If they have to go into another area to get their money, they may spend it there, Kelly says. “The knock-on impact of removing that amount of cash from the local community will be detrimental,” he says.

Kelly’s post office in Cabra is busy, and the majority of his business is social-protection payments, he says.

According to O’Hara, those account for a large percentage of post office business nationwide.

Transactions are falling though and Kelly says this is not because customers don’t want to use the post office, but because the Department of Social Protection are encouraging people to transfer their payments to the banks.

Kelly and O’Hara, the general secretary of the postmasters’ union, say their customers prefer picking up their payments from a post office, rather getting them through a bank. Direct debits, and paying banking fees, often don’t suit pensioners and others on low incomes, Kelly said.

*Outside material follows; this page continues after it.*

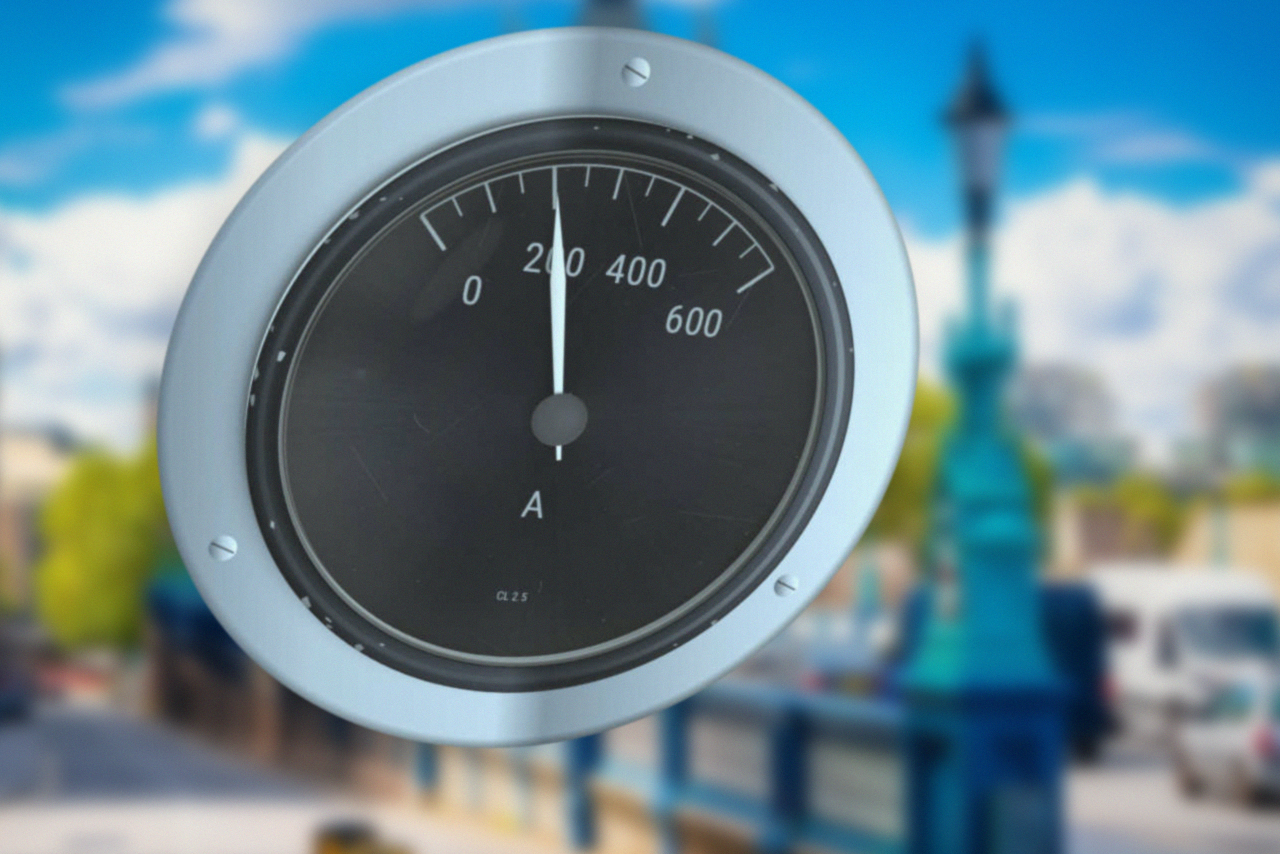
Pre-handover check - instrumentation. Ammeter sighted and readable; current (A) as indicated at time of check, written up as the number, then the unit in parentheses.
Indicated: 200 (A)
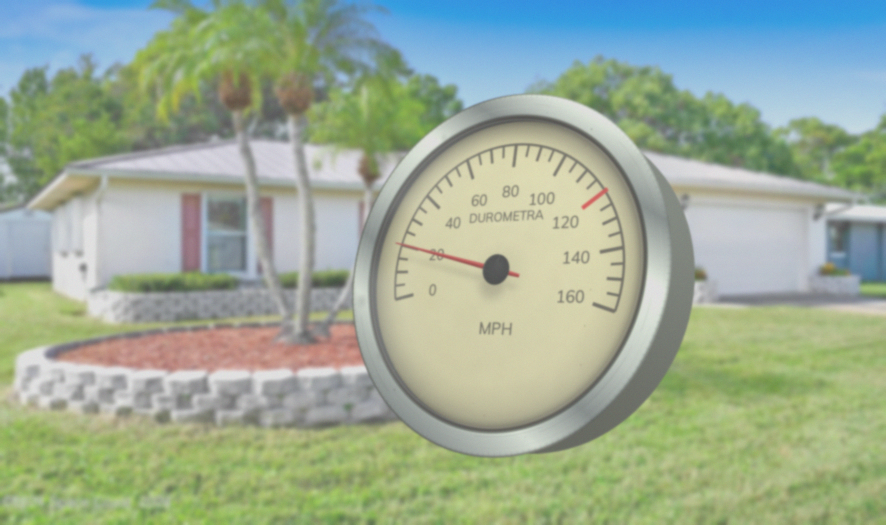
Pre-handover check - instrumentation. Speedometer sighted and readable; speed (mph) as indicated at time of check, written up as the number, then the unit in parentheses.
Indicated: 20 (mph)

He says people have been told they will have their money cut off if they don’t move to a bank. But the Department of Social Protection says there is definitely no push to change people over from collecting their money in the post office to using the banks.

“The Programme for a Partnership Government commits to actively encourage payment at Post Offices and this policy is being implemented by the Department,” said Spokesperson Grace Whittle.

Once a certain amount of the social-welfare payments are gone, the post office will no longer be viable and will have to close, says Kelly. So remaining customers will be left without a choice, he says, and this will particularly affect pensioners.

Elderly people rely on the post office the most, because many do not know how to use internet banking, and banks are withdrawing from face-to-face contact, says Kelly.

Sinn Féin Councillor Gaye Fagan said many elderly people rely on carers to take them to collect their pensions, and the carers wouldn’t have time to take them elsewhere if the local post office were to close. Some elderly people struggle to use internet banking, or even an ATM, she says.

Says McDonald, the TD: “I know from talking to pensioners that their hearts are cross ways … We have a duty to protect our services.”